TASK TO COMPLETE: Reproduce every line of the records below, character for character.
[start INPUT]
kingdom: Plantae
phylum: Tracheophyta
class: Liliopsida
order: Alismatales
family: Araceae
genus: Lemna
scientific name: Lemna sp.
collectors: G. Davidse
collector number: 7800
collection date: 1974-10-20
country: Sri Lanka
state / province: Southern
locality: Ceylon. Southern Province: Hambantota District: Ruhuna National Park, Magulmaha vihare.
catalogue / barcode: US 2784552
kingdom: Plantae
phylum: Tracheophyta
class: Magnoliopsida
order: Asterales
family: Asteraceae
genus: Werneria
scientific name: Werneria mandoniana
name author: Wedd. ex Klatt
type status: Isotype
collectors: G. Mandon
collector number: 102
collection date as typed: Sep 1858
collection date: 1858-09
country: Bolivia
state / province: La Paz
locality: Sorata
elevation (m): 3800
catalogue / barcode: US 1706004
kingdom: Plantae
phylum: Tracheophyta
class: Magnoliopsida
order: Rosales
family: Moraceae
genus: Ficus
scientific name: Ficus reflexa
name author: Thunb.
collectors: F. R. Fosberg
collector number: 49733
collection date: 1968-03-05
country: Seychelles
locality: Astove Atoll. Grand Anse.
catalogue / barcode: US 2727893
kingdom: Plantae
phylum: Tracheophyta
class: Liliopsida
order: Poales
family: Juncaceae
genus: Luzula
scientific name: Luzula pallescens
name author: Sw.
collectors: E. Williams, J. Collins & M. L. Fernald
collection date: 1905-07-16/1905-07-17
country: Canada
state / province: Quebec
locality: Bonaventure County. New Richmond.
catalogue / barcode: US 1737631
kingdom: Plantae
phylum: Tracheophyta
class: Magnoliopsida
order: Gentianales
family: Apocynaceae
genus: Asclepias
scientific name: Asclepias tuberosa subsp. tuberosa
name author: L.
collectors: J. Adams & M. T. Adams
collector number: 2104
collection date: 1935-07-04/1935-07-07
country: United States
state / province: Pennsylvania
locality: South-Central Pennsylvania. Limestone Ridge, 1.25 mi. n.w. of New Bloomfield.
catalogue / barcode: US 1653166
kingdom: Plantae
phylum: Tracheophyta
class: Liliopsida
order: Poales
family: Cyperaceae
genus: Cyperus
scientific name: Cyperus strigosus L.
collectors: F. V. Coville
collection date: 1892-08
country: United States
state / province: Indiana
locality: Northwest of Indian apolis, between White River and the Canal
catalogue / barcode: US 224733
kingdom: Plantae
[end INPUT]
ANSWER TO THE PROBLEM:
kingdom: Plantae
phylum: Tracheophyta
class: Liliopsida
order: Alismatales
family: Araceae
genus: Lemna
scientific name: Lemna sp.
collectors: G. Davidse
collector number: 7800
collection date: 1974-10-20
country: Sri Lanka
state / province: Southern
locality: Ceylon. Southern Province: Hambantota District: Ruhuna National Park, Magulmaha vihare.
catalogue / barcode: US 2784552
kingdom: Plantae
phylum: Tracheophyta
class: Magnoliopsida
order: Asterales
family: Asteraceae
genus: Werneria
scientific name: Werneria mandoniana
name author: Wedd. ex Klatt
type status: Isotype
collectors: G. Mandon
collector number: 102
collection date as typed: Sep 1858
collection date: 1858-09
country: Bolivia
state / province: La Paz
locality: Sorata
elevation (m): 3800
catalogue / barcode: US 1706004
kingdom: Plantae
phylum: Tracheophyta
class: Magnoliopsida
order: Rosales
family: Moraceae
genus: Ficus
scientific name: Ficus reflexa
name author: Thunb.
collectors: F. R. Fosberg
collector number: 49733
collection date: 1968-03-05
country: Seychelles
locality: Astove Atoll. Grand Anse.
catalogue / barcode: US 2727893
kingdom: Plantae
phylum: Tracheophyta
class: Liliopsida
order: Poales
family: Juncaceae
genus: Luzula
scientific name: Luzula pallescens
name author: Sw.
collectors: E. Williams, J. Collins & M. L. Fernald
collection date: 1905-07-16/1905-07-17
country: Canada
state / province: Quebec
locality: Bonaventure County. New Richmond.
catalogue / barcode: US 1737631
kingdom: Plantae
phylum: Tracheophyta
class: Magnoliopsida
order: Gentianales
family: Apocynaceae
genus: Asclepias
scientific name: Asclepias tuberosa subsp. tuberosa
name author: L.
collectors: J. Adams & M. T. Adams
collector number: 2104
collection date: 1935-07-04/1935-07-07
country: United States
state / province: Pennsylvania
locality: South-Central Pennsylvania. Limestone Ridge, 1.25 mi. n.w. of New Bloomfield.
catalogue / barcode: US 1653166
kingdom: Plantae
phylum: Tracheophyta
class: Liliopsida
order: Poales
family: Cyperaceae
genus: Cyperus
scientific name: Cyperus strigosus L.
collectors: F. V. Coville
collection date: 1892-08
country: United States
state / province: Indiana
locality: Northwest of Indian apolis, between White River and the Canal
catalogue / barcode: US 224733
kingdom: Plantae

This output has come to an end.